Molecular modeling of surfactant covered oil-water interfaces: Dynamics, microstructure, and barrier for mass transport

Abstract

Mass transport across surfactant-covered oil-water interfaces of microemulsions plays an important role in numerous applications. In the current work, we use coarse-grained molecular dynamics simulations to investigate model systems containing flat hexadecane-water interfaces covered by monolayers of nonionic surfactants of various lengths. Several properties of the surfactant monolayers relevant to the mass transport are considered, including the monolayer microstructure, dynamics, and a free energy barrier to the solute transport. It is observed that the dominant contribution of a surfactant monolayer to the free energy barrier is a steric repulsion caused by a local density increase inside the monolayer. The local densities, and hence the free energy barriers, are larger for monolayers composed of longer surfactants.
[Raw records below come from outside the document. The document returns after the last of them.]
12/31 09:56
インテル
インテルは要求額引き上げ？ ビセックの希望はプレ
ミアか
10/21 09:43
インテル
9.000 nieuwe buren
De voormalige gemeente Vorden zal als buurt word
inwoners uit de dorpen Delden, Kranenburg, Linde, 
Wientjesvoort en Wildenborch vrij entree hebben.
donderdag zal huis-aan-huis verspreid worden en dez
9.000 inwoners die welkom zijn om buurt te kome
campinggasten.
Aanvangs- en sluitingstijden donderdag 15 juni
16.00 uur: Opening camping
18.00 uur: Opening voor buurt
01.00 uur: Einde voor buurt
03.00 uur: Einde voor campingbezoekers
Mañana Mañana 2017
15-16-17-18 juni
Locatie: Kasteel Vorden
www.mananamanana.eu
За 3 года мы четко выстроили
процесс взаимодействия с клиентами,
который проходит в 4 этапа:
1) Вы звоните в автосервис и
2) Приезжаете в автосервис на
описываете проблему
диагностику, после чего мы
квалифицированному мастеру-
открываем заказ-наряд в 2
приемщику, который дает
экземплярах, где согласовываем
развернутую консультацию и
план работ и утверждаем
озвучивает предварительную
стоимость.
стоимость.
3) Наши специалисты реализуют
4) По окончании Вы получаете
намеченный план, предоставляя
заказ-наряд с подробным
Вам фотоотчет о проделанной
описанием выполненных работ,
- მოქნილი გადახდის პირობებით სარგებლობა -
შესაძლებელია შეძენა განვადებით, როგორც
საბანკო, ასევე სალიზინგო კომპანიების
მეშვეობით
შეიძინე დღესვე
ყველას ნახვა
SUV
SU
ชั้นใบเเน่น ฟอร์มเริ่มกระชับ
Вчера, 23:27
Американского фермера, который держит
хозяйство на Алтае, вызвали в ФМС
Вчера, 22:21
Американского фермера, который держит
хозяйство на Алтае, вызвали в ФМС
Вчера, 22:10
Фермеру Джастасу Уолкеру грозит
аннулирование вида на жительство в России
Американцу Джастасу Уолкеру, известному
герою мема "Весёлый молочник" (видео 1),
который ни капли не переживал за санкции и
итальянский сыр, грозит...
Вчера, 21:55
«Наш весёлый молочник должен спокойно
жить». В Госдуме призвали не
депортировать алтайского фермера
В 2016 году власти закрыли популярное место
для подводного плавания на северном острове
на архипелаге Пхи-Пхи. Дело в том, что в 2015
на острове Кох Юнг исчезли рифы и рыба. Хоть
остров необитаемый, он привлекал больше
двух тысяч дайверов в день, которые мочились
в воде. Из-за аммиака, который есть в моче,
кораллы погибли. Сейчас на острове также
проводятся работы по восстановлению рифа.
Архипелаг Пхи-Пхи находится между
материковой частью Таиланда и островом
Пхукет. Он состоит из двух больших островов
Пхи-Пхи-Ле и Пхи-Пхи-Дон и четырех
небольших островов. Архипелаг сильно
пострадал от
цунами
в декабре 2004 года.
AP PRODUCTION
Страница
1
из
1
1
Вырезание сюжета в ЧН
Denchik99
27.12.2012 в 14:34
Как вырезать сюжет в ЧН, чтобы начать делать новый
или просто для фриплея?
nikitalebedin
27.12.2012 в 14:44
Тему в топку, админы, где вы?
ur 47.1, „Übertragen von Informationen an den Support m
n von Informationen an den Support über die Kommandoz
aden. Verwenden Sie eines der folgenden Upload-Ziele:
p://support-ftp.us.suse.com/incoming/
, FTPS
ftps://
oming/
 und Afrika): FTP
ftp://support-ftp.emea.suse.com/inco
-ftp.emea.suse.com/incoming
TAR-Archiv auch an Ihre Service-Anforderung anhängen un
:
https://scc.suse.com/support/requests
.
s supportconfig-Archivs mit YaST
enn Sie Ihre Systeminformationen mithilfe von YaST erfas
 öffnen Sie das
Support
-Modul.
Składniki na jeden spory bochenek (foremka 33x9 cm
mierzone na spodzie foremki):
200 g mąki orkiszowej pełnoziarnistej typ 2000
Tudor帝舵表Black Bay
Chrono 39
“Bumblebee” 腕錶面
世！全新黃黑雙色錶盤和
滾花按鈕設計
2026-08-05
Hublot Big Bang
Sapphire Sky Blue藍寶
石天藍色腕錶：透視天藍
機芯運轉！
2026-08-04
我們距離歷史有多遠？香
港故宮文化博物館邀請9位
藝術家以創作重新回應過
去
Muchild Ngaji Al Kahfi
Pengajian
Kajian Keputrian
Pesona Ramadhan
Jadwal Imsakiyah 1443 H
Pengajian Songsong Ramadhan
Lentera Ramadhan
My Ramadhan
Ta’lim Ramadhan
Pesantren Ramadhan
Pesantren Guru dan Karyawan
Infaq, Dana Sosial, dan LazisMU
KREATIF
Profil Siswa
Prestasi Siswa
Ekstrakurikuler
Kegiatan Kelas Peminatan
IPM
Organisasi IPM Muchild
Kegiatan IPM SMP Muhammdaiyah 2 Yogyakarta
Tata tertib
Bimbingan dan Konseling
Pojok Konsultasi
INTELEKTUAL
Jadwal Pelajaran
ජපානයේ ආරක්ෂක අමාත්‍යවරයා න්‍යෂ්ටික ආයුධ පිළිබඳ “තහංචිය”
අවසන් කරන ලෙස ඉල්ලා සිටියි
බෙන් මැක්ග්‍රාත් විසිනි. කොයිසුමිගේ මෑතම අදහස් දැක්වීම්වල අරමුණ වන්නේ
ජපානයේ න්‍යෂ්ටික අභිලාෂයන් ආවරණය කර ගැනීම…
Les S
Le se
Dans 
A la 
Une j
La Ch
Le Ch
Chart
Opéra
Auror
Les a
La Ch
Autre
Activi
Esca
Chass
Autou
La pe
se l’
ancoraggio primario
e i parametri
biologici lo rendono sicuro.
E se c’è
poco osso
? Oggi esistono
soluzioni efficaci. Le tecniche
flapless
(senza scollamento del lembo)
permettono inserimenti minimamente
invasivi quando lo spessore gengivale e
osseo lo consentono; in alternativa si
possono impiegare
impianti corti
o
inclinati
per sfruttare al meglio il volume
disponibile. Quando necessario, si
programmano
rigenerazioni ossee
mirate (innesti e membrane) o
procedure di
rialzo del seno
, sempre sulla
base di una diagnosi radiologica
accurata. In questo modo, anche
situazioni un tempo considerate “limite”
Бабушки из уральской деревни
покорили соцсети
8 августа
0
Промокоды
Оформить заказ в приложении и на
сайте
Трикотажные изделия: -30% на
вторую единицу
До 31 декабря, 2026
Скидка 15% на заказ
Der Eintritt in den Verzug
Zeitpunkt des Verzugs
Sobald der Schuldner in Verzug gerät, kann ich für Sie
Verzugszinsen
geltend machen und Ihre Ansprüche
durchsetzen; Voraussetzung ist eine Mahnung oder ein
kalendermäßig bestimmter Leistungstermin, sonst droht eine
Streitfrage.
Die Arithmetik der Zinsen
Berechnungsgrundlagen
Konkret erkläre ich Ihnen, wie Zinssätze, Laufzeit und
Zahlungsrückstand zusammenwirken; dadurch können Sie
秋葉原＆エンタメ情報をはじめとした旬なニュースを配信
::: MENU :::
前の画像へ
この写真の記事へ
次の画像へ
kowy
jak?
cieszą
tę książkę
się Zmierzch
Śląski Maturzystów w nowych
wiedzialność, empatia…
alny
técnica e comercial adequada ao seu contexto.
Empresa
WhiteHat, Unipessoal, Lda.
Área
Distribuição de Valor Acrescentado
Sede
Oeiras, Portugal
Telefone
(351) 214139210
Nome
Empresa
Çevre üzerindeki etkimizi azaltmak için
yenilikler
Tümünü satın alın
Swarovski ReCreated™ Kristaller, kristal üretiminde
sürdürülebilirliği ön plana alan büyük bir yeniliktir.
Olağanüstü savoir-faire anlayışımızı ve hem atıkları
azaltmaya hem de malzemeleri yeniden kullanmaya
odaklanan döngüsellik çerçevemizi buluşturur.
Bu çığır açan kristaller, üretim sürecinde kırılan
Since it is likely that the solute transport mechanism involves a sequence of jumps between short-lived pores within a monolayer, we perform a detailed analysis of structure, size, and lifetime of these pores. We demonstrate that the pore statistics is consistent with predictions of percolation theory and apply this theory to identify the characteristic length scale of the monolayer microstructure. The obtained pore structures are sensitive to minute changes of surfactant configurations occurring on the picosecond time scale. To reduce this sensitivity, the pores are averaged over short time intervals. The optimal duration of these time intervals is estimated from analysis of dynamics of pores with diameters comparable to or exceeding the characteristic percolation length scale. The developed approach allows one to filter out transient events of the pore dynamics and to focus on events leading to substantial changes of the monolayer microstructure.